Humanity and the Pandemic: Helping Each Other Through the Crisis

Paddy Hanrahan is Strategy and Innovation Director at Helpforce, a Community Interest Company founded to develop volunteering in the NHS. He was instrumental in taking Helpforce from an idea to a national organisation, having been involved in establishing the Centre for Ageing Better. Paddy was previously a Managing Director at Accenture, where he worked for 13 years, largely with NHS clients.

During the onset of the COVID-19 pandemic, there were times I felt an underlying dread.

Could this be the end of the world? I can reflect now that those moments were fleeting. What we can say is that it has been a wake-up call for humanity. Absorbing too much news and too many polarised views on social media can make it hard to keep faith in homo sapiens but, when the pandemic struck, we were reminded that we are fundamentally social animals.

Within days, entire communities had mobilised.

Near where I live in London, there were WhatsApp groups formed at a family, street, district and borough level, with a surge of volunteers willing to help coordinate and undertake tasks for the greater good. Despite the fear of this new unknown virus, there seemed no limit to the number of people willing to help out neighbours and bring food and supplies to those most vulnerable and scared. It was uplifting to be part of, and a source of reassurance during uncertain times.

Reflecting back, I realise that this response was amazing, but there was often not a lot to do.

I was a member of four “informal” mutual aid groups and received just one task. At my local NHS hospital, I put myself forward for three different roles created specifically for COVID-19 but was never called upon. I was one of 750,000 to sign up to the NHS Responders scheme (which as an aside I welcome as an important piece of national volunteering infrastructure). It was six weeks before I was allocated a task.

So, what can we learn?

Most people want to help, and it makes us feel more secure, more worthy, more human. However, do we have a problem with actually asking for help in the first place? Why was there not more demand? Or was the demand there, but people were unwilling to show that they needed help? Or were the groups and initiatives that were formed unable to find the demand, failing to recognise that there were groups already in place (such as local charities) that were already connected? Within the NHS there is a similar problem.

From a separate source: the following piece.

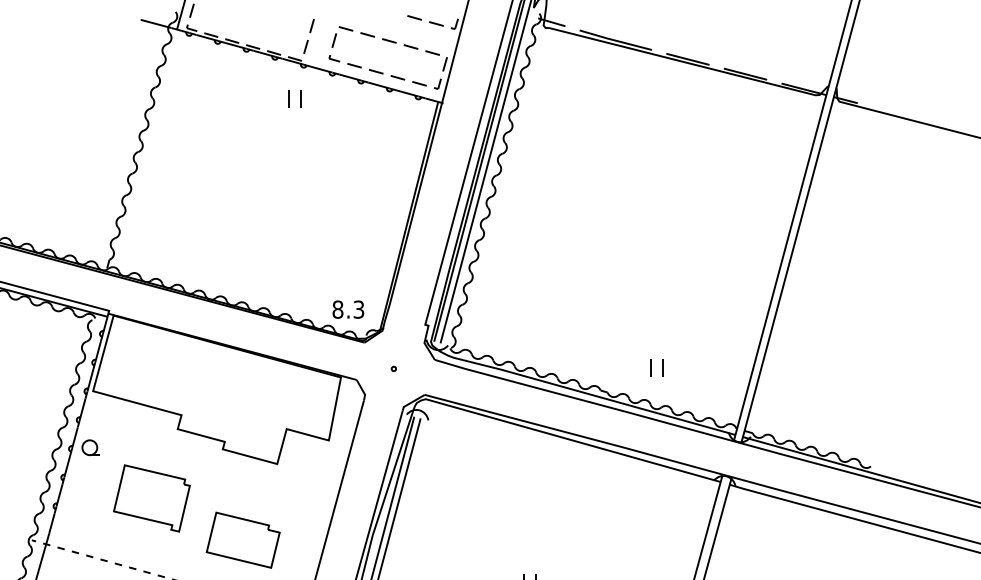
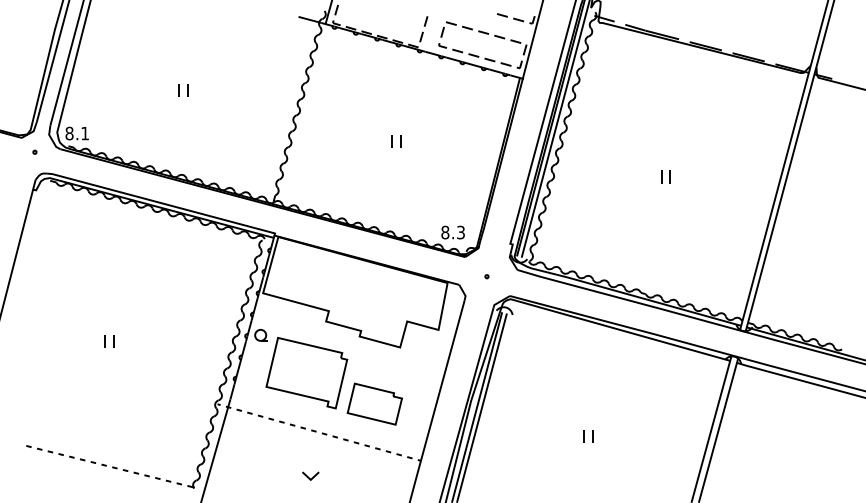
part: (295, 98) -> (396, 141), moved
part: (656, 367) -> (665, 176), moved
part: (151, 497) -> (306, 372), size x1.43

There is plenty of need - demand has never been greater, even before COVID-19 struck.

How do we convert more of that need into opportunities for volunteers? Into opportunities to contribute in a meaningful and impactful way? Into opportunities to help those people most in need, to support our heroic NHS staff, and to benefit communities and health and care services while making the best use of the skills and time we can offer?

Helpforce was created to assist health and care organisations with this challenge.

Our mission is to accelerate the growth of volunteering opportunities, by proving the impact that volunteers have on people (on staff, patients, communities, and volunteers themselves) and services (in terms of productivity and efficiency).

The evidence shows that there is a case for far greater involvement of volunteers in our future health and care.

And when pandemics and other disasters strike again, we must better utilise the gift of skills and time on offer.